CERN is the world's largest particle physic laboratory. The ATLAS collaboration is one of the CERN's four major particle physics experiments. Utilising CERN's Large Hadron Collider (LHC), ATLAS will explore the fundamental nature of matter and the basic forces that shape the universe. Starting in mid-2008, the ATLAS detector will search for new discoveries in the head-on collisions of protons of extraordinarily high energy up to 7 trillion electron volts (TeV) per proton. ATLAS is one of the largest collaborative efforts ever attempted in the physical sciences, with 1,900 physicists from more than 166 universities and laboratories in 37 countries participating.
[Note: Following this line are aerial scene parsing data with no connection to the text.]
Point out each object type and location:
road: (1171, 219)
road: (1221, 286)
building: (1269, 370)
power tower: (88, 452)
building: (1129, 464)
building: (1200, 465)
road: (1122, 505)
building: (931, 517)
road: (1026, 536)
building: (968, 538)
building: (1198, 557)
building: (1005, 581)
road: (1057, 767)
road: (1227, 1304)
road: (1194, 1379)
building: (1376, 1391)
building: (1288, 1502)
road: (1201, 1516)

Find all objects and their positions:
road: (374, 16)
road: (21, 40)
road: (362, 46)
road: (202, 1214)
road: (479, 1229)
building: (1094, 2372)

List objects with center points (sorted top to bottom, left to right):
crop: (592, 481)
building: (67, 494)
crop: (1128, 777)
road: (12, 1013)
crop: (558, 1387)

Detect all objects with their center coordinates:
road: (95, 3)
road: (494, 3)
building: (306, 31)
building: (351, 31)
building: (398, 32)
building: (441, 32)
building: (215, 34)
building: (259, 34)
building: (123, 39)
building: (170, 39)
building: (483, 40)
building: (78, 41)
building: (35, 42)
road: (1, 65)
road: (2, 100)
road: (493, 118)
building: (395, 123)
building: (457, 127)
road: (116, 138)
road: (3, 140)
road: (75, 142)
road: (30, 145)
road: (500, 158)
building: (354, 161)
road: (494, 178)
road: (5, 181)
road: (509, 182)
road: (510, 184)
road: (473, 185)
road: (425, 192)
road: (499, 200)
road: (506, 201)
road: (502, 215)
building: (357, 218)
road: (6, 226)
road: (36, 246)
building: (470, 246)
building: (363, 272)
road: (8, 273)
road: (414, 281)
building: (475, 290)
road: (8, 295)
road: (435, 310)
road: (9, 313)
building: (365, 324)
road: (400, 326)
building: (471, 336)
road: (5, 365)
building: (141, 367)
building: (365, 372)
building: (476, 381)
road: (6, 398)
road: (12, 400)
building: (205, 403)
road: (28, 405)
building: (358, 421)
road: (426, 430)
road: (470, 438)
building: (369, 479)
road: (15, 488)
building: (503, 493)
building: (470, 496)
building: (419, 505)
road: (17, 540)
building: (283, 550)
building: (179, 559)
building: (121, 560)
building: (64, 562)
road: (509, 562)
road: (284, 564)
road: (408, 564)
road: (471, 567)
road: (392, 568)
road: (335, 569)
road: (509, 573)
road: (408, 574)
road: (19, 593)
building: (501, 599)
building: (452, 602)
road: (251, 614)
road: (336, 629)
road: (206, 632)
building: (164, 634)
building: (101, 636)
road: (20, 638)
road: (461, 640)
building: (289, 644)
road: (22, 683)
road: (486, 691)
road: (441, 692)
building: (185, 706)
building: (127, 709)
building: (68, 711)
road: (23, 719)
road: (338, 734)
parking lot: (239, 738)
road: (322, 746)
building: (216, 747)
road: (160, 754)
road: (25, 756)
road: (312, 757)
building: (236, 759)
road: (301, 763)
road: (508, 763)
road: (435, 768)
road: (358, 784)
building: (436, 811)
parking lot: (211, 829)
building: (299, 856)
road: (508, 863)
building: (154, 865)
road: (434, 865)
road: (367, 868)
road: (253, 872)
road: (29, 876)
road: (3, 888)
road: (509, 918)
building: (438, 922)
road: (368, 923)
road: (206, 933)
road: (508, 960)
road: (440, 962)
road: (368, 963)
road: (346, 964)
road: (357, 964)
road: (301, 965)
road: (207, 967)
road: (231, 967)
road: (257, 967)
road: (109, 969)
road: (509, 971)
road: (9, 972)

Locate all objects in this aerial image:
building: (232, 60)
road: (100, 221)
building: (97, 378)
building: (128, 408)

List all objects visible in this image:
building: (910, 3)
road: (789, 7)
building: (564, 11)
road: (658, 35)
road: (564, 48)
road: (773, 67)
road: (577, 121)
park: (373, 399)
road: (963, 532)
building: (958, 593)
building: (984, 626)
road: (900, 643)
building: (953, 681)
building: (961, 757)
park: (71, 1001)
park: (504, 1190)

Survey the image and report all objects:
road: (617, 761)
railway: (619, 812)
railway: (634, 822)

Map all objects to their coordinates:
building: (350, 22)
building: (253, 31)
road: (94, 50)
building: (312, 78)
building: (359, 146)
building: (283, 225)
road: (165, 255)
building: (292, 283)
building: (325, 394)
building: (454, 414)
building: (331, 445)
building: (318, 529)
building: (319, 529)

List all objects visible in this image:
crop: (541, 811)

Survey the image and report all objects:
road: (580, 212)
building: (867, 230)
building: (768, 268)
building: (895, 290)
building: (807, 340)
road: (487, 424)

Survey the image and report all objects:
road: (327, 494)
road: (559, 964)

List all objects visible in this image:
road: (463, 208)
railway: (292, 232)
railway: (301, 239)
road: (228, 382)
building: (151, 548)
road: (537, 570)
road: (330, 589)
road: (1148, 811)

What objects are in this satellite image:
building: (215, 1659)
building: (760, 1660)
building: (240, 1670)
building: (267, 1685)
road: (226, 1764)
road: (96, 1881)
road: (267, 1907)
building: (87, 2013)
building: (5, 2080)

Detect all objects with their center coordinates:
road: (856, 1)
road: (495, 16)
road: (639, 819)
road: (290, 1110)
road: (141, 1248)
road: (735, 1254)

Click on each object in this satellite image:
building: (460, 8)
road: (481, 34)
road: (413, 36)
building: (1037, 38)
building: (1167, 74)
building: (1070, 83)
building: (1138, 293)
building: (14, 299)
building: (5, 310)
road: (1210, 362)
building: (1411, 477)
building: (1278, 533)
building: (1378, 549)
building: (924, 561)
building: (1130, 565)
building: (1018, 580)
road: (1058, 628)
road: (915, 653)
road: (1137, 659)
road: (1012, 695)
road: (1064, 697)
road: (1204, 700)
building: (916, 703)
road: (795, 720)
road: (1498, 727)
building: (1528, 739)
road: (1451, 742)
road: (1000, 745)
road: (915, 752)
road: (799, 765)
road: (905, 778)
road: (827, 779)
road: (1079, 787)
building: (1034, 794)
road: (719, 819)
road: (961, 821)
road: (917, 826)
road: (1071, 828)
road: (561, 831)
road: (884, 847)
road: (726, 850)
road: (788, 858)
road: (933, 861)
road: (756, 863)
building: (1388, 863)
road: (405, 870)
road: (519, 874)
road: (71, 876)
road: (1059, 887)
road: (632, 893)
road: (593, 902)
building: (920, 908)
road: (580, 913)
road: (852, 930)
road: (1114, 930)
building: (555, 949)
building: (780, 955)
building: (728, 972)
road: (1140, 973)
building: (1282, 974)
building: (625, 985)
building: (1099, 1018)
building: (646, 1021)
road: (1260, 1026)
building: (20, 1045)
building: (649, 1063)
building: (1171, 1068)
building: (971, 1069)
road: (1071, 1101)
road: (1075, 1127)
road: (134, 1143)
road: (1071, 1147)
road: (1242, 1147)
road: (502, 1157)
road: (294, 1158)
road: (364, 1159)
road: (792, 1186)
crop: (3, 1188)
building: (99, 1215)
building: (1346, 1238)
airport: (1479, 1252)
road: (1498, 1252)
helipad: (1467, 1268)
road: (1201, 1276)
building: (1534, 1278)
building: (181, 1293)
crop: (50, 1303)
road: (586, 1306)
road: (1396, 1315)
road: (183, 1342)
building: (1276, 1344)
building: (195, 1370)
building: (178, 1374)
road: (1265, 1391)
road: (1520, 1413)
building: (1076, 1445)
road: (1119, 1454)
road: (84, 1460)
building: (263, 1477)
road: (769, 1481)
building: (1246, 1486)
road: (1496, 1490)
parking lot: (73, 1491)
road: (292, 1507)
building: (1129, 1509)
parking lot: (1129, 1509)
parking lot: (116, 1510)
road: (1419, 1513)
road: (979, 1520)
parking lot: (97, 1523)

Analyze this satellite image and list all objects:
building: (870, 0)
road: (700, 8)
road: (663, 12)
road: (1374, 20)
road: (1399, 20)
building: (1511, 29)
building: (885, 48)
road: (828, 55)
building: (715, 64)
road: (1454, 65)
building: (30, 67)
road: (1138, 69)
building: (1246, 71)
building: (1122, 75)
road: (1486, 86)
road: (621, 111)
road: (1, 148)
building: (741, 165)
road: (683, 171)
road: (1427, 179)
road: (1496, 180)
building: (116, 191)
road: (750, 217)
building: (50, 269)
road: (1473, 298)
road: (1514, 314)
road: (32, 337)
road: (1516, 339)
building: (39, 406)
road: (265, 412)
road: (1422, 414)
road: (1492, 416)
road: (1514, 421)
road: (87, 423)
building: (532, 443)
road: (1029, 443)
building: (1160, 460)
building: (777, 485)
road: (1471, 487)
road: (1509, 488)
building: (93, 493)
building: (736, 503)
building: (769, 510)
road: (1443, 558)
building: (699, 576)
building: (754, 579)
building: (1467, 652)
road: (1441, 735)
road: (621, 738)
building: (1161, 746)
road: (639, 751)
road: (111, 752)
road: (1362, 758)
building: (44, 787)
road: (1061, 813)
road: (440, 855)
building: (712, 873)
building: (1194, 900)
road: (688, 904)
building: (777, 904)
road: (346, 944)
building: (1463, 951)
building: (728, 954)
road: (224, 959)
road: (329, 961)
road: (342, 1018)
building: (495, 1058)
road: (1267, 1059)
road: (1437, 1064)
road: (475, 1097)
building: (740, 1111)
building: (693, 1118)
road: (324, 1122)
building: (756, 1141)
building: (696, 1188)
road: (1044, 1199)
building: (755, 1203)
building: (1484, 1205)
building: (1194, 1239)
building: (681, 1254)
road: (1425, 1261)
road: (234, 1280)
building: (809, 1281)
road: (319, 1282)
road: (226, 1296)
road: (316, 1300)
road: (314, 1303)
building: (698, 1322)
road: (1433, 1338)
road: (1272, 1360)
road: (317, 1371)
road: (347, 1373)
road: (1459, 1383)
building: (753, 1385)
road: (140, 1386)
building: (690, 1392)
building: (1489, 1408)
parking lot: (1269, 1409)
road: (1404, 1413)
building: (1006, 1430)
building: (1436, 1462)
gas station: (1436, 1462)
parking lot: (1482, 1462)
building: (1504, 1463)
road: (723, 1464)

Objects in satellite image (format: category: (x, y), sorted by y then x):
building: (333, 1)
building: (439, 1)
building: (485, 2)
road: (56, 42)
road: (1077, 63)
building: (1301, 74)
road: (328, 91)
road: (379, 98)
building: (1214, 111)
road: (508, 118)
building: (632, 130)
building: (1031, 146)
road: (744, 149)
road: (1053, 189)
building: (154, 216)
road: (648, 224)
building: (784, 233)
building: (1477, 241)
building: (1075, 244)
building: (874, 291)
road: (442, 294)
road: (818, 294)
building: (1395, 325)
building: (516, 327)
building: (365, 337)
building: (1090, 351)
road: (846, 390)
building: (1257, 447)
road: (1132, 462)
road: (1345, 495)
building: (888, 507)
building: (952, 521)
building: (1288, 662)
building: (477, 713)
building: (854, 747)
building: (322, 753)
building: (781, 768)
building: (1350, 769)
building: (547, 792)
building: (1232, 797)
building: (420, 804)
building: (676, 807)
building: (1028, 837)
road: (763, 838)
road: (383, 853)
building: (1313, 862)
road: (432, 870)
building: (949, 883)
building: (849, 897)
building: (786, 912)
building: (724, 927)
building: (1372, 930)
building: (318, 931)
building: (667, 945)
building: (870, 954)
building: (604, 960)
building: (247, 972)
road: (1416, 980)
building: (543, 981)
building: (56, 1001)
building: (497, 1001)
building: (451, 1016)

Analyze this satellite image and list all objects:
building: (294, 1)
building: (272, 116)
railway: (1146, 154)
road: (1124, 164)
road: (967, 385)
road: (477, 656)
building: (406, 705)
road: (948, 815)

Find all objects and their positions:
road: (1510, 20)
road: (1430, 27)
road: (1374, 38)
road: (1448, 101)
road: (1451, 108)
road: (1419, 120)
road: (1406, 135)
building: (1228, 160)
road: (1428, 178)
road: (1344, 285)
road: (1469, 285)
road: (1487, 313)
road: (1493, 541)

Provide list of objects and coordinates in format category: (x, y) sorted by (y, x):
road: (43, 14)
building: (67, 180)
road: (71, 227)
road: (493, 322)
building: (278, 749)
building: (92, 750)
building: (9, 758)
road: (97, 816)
ON Semiconductor, in close co-operation with the Institute of Physics of Academy of Sciences of the Czech Republic, developed special technology using lithography on both sides of silicon wafers to deliver large area chips of Pixel Particle Sensors designed by ATLAS for use in the inner silicon tracker. To date, the company's efforts have been supported by a grant from the Czech Ministry of Trade and Industry.


"Customised double-sided technology for the Pixel Particle Sensors was developed and chips were produced at the ON Semiconductor production facility in Rožnov pod Radhoštìm in the Czech Republic, in close co-operation with the Institute of Physics of Academy of Sciences of the Czech Republic," said Michael Mandracchia, vice president and general manager of ON Semiconductor, Czech Republic and Slovakia. "Hundreds and sometimes thousand of semiconductor chips are normally made simultaneously on each silicon wafer. In the case of the ATLAS Pixel Sensors, we made only three sensors on each wafer with active structures on both sides of the wafers. These wafers are half the thickness of standard production wafers. The process is extremely demanding because of the need for low defect density and careful wafer handling."